That coparcenary continues to subsist even when there is in existence merely a widow of a coparcener but one capable of bringing a son into existence by adoption is borne out by the following observations of Supreme Court in Krishnamurthi v. Vasudeorao Deshpande Dhruvaraj :

'In the present case, Krishnabai owned the property as full owner on the death of her father, Narasappa Gouda, according to the Hindu law in the area in which the property in suit lay. But her title was defeasible on Tungabai, widow of Bandegouda, adopting a son to her husband, Vasappa, and, after him, his sons, inherited this property of Krishnabai and thus the appellants claimed under Krishnabai. Their such claim is, therefore, defeasible on the adoption of a son by Tungabai. The fact that Krishnabai inherited the property of her father absolutely, does not affect this question of title being defeated on the adoption of a son by Tungabai. The character of the property does not charge, as suggested for the appellants, from coparcenary property to self-acquired property of Krishnabai so long as Tungabai, the widow of the family, exists, and is capable of adopting a son, who becomes a coparcener.'

Reference may also be made to the very pertinent observations of the Mysore High Court in Melagiriyappa v. Lalithamma.
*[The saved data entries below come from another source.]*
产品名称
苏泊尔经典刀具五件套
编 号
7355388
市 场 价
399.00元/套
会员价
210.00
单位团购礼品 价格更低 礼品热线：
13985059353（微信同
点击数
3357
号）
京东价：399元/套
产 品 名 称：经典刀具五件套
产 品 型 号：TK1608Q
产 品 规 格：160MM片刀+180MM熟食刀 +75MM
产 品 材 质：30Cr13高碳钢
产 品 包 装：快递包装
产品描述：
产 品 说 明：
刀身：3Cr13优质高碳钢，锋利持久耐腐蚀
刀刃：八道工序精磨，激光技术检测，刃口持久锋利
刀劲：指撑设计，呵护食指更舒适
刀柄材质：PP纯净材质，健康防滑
We are of the view that the properties received by the assessee upon partition of the Hindu undivided family property and the income from those properties were not liable to be included in the assessment of the assessee as an individual. The second question is, therefore, answered by us in the negative.

We direct that a copy of this judgment shall be sent under the seal of the court and the signature of the Registrar to the Income-tax Appellate Tribunal as required by section 66(5) of the Act. The assessee is entitled to his costs, which we assess at Rs. 200. Counsel fee is assessed at Rs. 200.